§ **YOUR ASSIGNMENT**: Count how many lines below include the string "wrist". Only that number should appear in the reply.

§ **Named joint coordinates**:
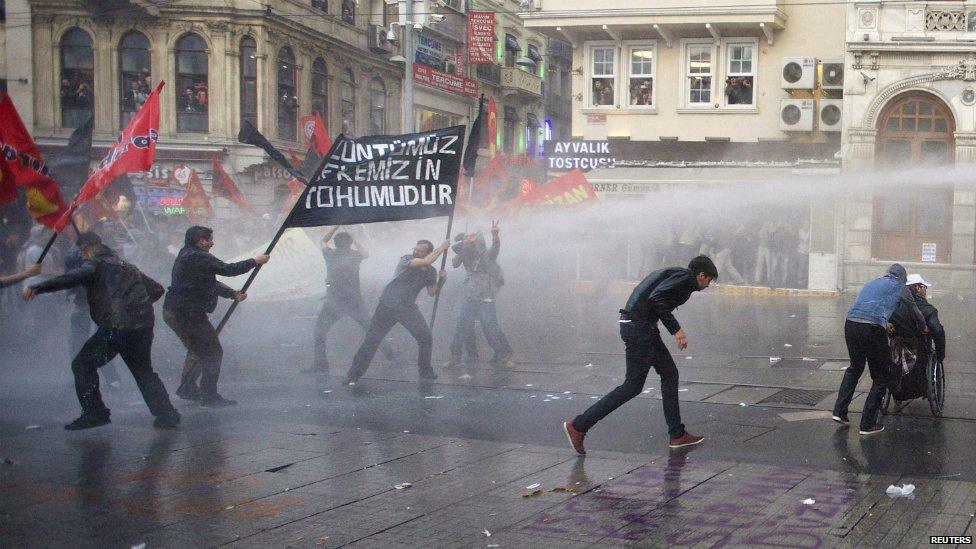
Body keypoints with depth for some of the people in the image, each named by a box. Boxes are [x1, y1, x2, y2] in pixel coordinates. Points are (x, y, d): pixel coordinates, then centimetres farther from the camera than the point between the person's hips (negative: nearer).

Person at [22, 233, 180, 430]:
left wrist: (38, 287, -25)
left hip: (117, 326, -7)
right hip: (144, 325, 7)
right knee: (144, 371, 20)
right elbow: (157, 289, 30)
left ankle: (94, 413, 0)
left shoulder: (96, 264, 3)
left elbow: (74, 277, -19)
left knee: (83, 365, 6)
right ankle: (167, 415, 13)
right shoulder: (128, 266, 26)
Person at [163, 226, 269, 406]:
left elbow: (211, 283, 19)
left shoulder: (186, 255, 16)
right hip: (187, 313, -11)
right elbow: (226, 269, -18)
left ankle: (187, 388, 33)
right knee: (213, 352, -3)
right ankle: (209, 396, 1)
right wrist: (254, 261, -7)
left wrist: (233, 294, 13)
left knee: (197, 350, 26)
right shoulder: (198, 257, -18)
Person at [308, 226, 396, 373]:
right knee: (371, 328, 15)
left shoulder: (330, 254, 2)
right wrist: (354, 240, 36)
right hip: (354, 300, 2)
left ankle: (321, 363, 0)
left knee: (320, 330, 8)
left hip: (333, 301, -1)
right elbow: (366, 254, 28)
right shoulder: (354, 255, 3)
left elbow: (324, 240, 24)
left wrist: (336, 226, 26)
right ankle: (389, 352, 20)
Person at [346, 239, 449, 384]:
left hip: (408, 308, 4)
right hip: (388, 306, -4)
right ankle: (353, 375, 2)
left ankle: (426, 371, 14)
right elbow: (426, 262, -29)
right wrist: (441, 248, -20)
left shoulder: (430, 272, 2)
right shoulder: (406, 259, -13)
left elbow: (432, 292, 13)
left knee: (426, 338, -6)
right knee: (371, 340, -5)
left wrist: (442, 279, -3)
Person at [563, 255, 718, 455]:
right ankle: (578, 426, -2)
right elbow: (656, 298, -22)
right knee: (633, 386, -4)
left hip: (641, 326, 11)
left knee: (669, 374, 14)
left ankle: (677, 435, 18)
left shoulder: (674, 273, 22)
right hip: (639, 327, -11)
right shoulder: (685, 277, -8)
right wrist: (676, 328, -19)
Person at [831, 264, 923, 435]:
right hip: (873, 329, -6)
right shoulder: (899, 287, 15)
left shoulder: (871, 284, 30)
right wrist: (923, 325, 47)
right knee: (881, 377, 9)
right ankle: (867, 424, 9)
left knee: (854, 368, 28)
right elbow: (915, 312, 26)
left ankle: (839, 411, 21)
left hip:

§ **ANSWER FOR THIS EXERCISE**: 9